ABOUT THIS TASK: Pull out every line of the data below that contains the word "este".

RECORDS FOR THE TASK:
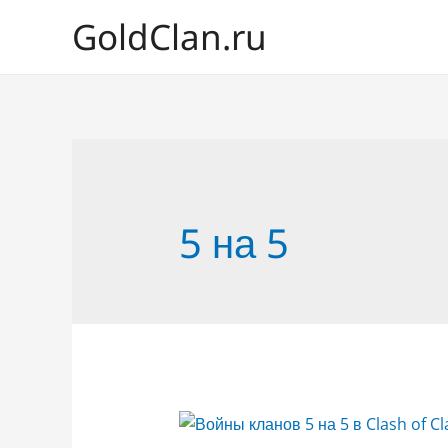
GoldClan.ru
5 на 5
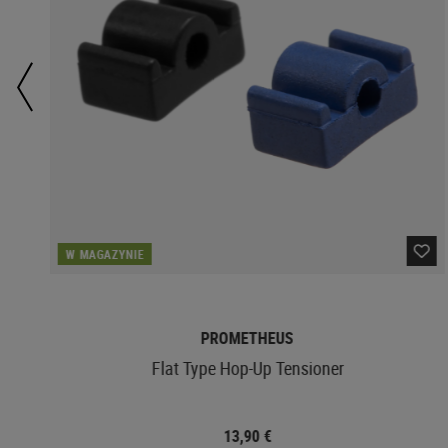
W MAGAZYNIE
PROMETHEUS
Flat Type Hop-Up Tensioner
13,90 €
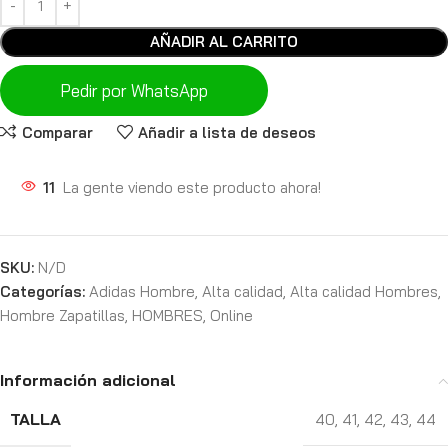
AÑADIR AL CARRITO
Pedir por WhatsApp
Comparar
Añadir a lista de deseos
11
La gente viendo este producto ahora!
SKU:
N/D
Categorías:
Adidas Hombre
,
Alta calidad
,
Alta calidad Hombres
,
Hombre Zapatillas
,
HOMBRES
,
Online
Información adicional
TALLA
40
,
41
,
42
,
43
,
44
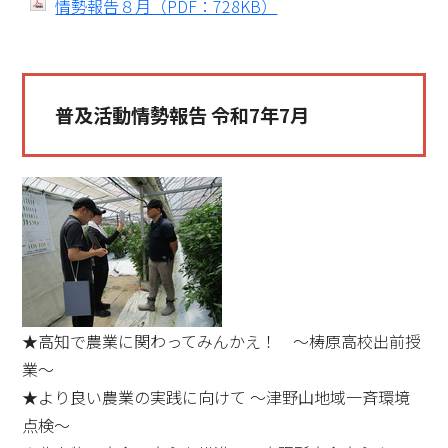
情勢報告８月（PDF：728KB）
普及活動情勢報告 令和7年7月
★高知で農業に関わってみんかえ！ ～梼原高校出前授
業～
★より良い農業の実践に向けて ～津野山地域一斉環境
点検～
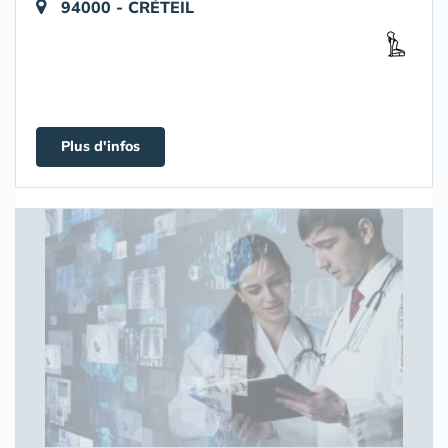
94000 - CRÉTEIL
Plus d'infos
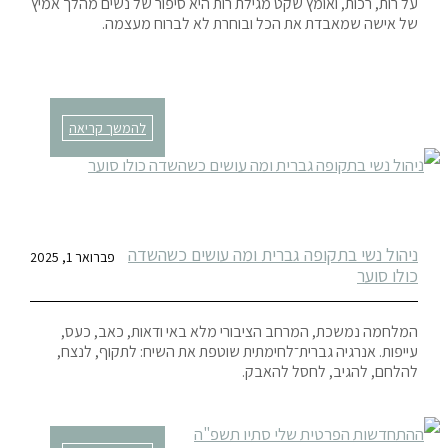
על רות, רכות, ואומץ שקט מגילת רות היא סיפור של נשים מהלך אמיץ
של אישה שמאבדת את הכל ובוחרת לא לברוח מעצמה.
להמשך קריאה
ניהול נשי בתקופה גברית ומה עושים כשהשדה
פברואר 1, 2025
כולו סוער
המלחמה נמשכת, המרחב הציבורי מלא באי ודאות, כאב, כעס,
עייפות. אנרגיה גברית־לחימתית שוטפת את השיח: לתקוף, לנצח,
להלחם, להגיב, לחסל להאבק.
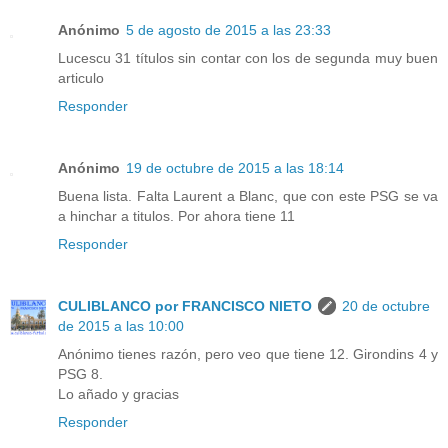
Anónimo
5 de agosto de 2015 a las 23:33
Lucescu 31 títulos sin contar con los de segunda muy buen
articulo
Responder
Anónimo
19 de octubre de 2015 a las 18:14
Buena lista. Falta Laurent a Blanc, que con este PSG se va
a hinchar a titulos. Por ahora tiene 11
Responder
CULIBLANCO por FRANCISCO NIETO
20 de octubre
de 2015 a las 10:00
Anónimo tienes razón, pero veo que tiene 12. Girondins 4 y
PSG 8.
Lo añado y gracias
Responder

SOLUTION TO THIS EXERCISE:
La gente viendo este producto ahora!
Buena lista. Falta Laurent a Blanc, que con este PSG se va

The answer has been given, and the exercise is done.